Few of us can predict or fully explore our interests at the age of 18. Especially in Singapore. It was a good thing that you discovered your interest and were resolute in fulfilling it.

Unlike Yeo, I don't believe that you had any moral obligation to serve once you paid off your bond. I also don't believe that the parting of ways had to be so acrimonious and people should have been more big-hearted about things.

testtube said...

What has happened in A* is that people who disagree with PY's view on how to treat scholars are blacklisted or harangued into submission. They will listen only to those who already agree with the official line. This ensures that nothing will change (until there is a major leadership upheaval, etc. --- unfortunately PY has installed enough of 'his' people there that his departure isn't enough). There is a total lack of self-examination that is not self-congratulatory, at least on the human resources front. (On the scientific side, the individual research institutes have external scientific review boards that come in every so often and recommend changes. These people actually recognise the failings on the HR side of things, but they say they can do nothing about that, because their job is to give advice only on scientific matters.)

A*GA, the part of A* in charge of scholarships, does not seem to have external evaluators like the A* research institutes do. Scholars have never been asked for feedback by anyone external to A*. So, people are afraid to speak up, and those who do find themselves labelled as 'brats' or whatever. Really, they just have to ask themselves: is there any reason to think that the A* scholarship attracts more 'brats' than, say, PSC? If not, then why do they have such a high proportion of 'brats' in comparison to PSC? This is the kind of self-examination they should be carrying out but won't.

koko said...

hey,

a contract is enforceable across international boundaries.
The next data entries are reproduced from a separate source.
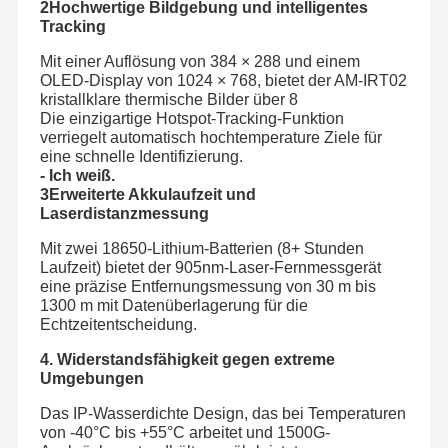
2Hochwertige Bildgebung und intelligentes
Tracking
Mit einer Auflösung von 384 × 288 und einem
OLED-Display von 1024 × 768, bietet der AM-IRT02
kristallklare thermische Bilder über 8
Die einzigartige Hotspot-Tracking-Funktion
verriegelt automatisch hochtemperature Ziele für
eine schnelle Identifizierung.
- Ich weiß.
3Erweiterte Akkulaufzeit und
Laserdistanzmessung
Mit zwei 18650-Lithium-Batterien (8+ Stunden
Laufzeit) bietet der 905nm-Laser-Fernmessgerät
eine präzise Entfernungsmessung von 30 m bis
1300 m mit Datenüberlagerung für die
Echtzeitentscheidung.
4. Widerstandsfähigkeit gegen extreme
Umgebungen
Das IP-Wasserdichte Design, das bei Temperaturen
von -40°C bis +55°C arbeitet und 1500G-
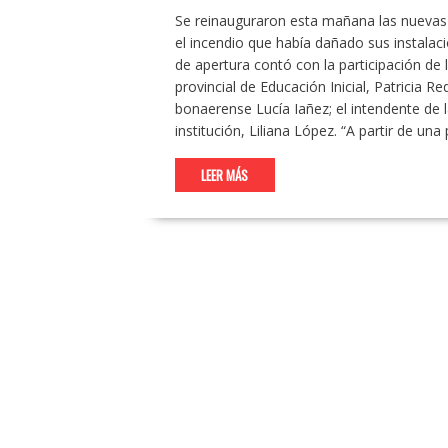
Se reinauguraron esta mañana las nuevas in
el incendio que había dañado sus instalacio
de apertura contó con la participación de 
provincial de Educación Inicial, Patricia R
bonaerense Lucía Iañez; el intendente de la
institución, Liliana López. “A partir de una 
LEER MÁS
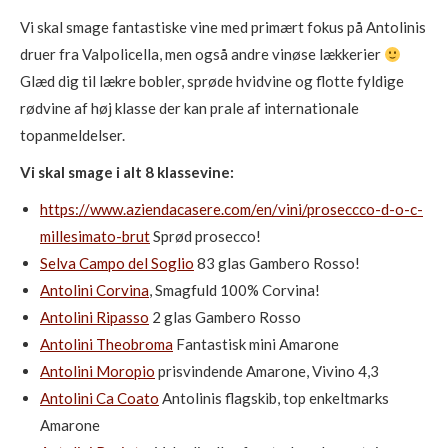
Vi skal smage fantastiske vine med primært fokus på Antolinis
druer fra Valpolicella, men også andre vinøse lækkerier
Glæd dig til lækre bobler, sprøde hvidvine og flotte fyldige
rødvine af høj klasse der kan prale af internationale
topanmeldelser.
Vi skal smage i alt 8 klassevine:
https://www.aziendacasere.com/en/vini/proseccco-d-o-c-
millesimato-brut
Sprød prosecco!
Selva Campo del Soglio
83 glas Gambero Rosso!
Antolini Corvina
, Smagfuld 100% Corvina!
Antolini Ripasso
2 glas Gambero Rosso
Antolini Theobroma
Fantastisk mini Amarone
Antolini Moropio
prisvindende Amarone, Vivino 4,3
Antolini Ca Coato
Antolinis flagskib, top enkeltmarks
Amarone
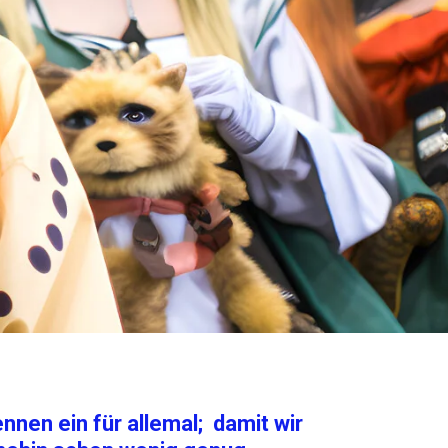
nen ein für allemal; damit wir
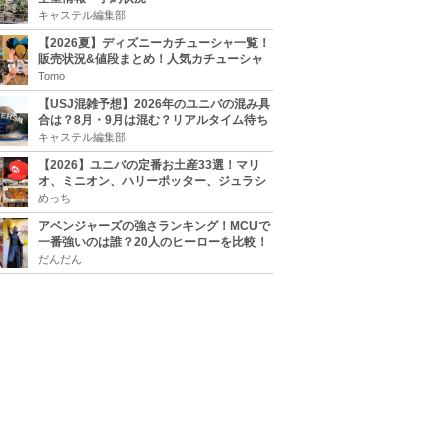
キャステル編集部
【2026夏】ディズニーカチューシャ一覧！
販売状況&値段まとめ！人気カチューシャ
をチェック
Tomo
【USJ混雑予想】2026年のユニバの混み具
合は？8月・9月は混む？リアルタイム待ち
時間アプリも
キャステル編集部
【2026】ユニバの定番お土産33選！マリ
オ、ミニオン、ハリーポッター、ジュラシ
ックパーク、セサミ、SINGなどのグッズ情
めっち
報
アベンジャーズの強さランキング！MCUで
一番強いのは誰？20人のヒーローを比較！
だんだん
Why can't stat boards/government sue these "FT" overseas when they leave Sg?

Game1980 said...

I think it is important for Mr Hector Yee to clarify whether he had promised to return home when he took up the scholarship.

If he had promised then, he broke his promise.
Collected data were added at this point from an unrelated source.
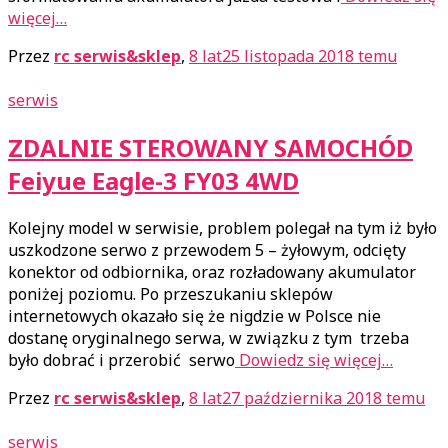
więcej…
Przez
rc serwis&sklep
,
8 lat
25 listopada 2018
temu
serwis
ZDALNIE STEROWANY SAMOCHÓD
Feiyue Eagle-3 FY03 4WD
Kolejny model w serwisie, problem polegał na tym iż było
uszkodzone serwo z przewodem 5 – żyłowym, odcięty
konektor od odbiornika, oraz rozładowany akumulator
poniżej poziomu. Po przeszukaniu sklepów
internetowych okazało się że nigdzie w Polsce nie
dostanę oryginalnego serwa, w związku z tym trzeba
było dobrać i przerobić serwo
Dowiedz się więcej…
Przez
rc serwis&sklep
,
8 lat
27 października 2018
temu
serwis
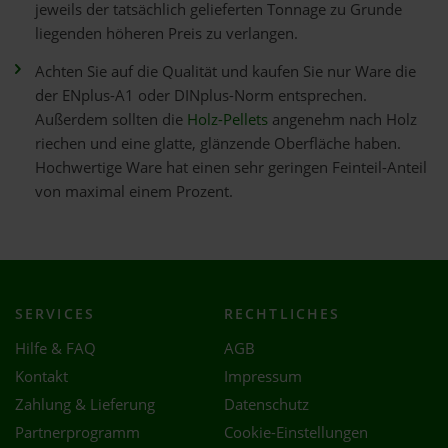
jeweils der tatsächlich gelieferten Tonnage zu Grunde
liegenden höheren Preis zu verlangen.
Achten Sie auf die Qualität und kaufen Sie nur Ware die
der ENplus-A1 oder DINplus-Norm entsprechen.
Außerdem sollten die
Holz-Pellets
angenehm nach Holz
riechen und eine glatte, glänzende Oberfläche haben.
Hochwertige Ware hat einen sehr geringen Feinteil-Anteil
von maximal einem Prozent.
SERVICES
RECHTLICHES
Hilfe & FAQ
AGB
Kontakt
Impressum
Zahlung & Lieferung
Datenschutz
Partnerprogramm
Cookie-Einstellungen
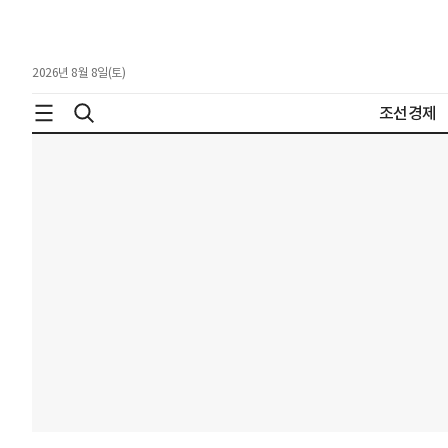
2026년 8월 8일(토)
조선경제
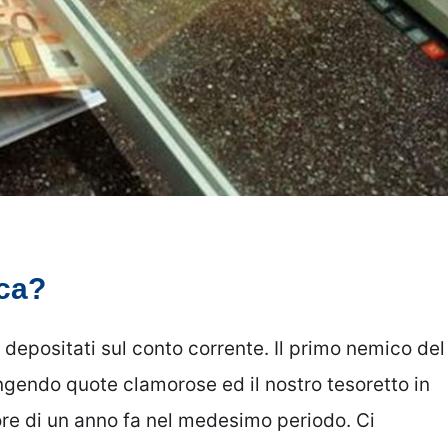
nca?
 depositati sul conto corrente. Il primo nemico del
ungendo quote clamorose ed il nostro tesoretto in
re di un anno fa nel medesimo periodo. Ci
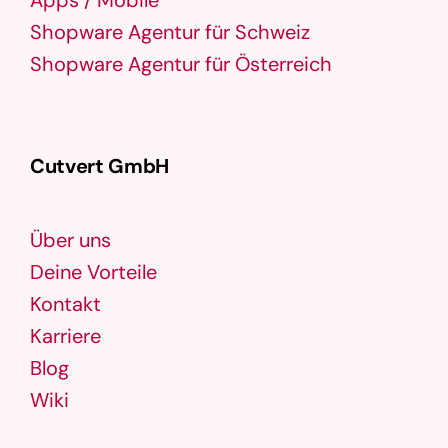
Apps / Mobile
Shopware Agentur für Schweiz
Shopware Agentur für Österreich
Cutvert GmbH
Über uns
Deine Vorteile
Kontakt
Karriere
Blog
Wiki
If he had not, then all is well.

PSC should ask all scholars to sign a form saying they wont break bonds and then they will have the moral advantage but whether it is morally correct to do so is debatable!

Fox said...

Koko,

Most bondbreakers pay off their scholarship bonds when they break their bond. So, in fact, they have kept to the terms of their contracts.

koko said...

fox,

i was referring to the PRC and other FT bond breakers who abscond studying in Singapore before the completion of their 3 year bond to a singapore company.

Game1980 said...

In response to fox, the point is not whether they have kept to terms of contracts, the point is whether they have promised to return back to serve.

If so, that promise has been broken.
If not, then u are probably rt.

Is integrity worth anything?
I think PSC should ask the scholar to swear to return home. Then they will have the moral advantage but whether they have the moral right to do so is debatable.

Fox said...

Why should the scholars swear to return? Do the sponsoring organizations swear oaths or make any promises to their scholars outside of the contract?

Game1980 said...

well the point is the the organisation wants to shame the scholar

so either they be the bad guy and ask scholar to swear to serve them or they be gracious and let them go.

The one who provide the money gets to provide the term

Anonymous said...

PSC should just be greatful that most people are paying back their fees plus interest when choose to stay overseas. Just look at New Zealand, most of the student loans would never be paid back.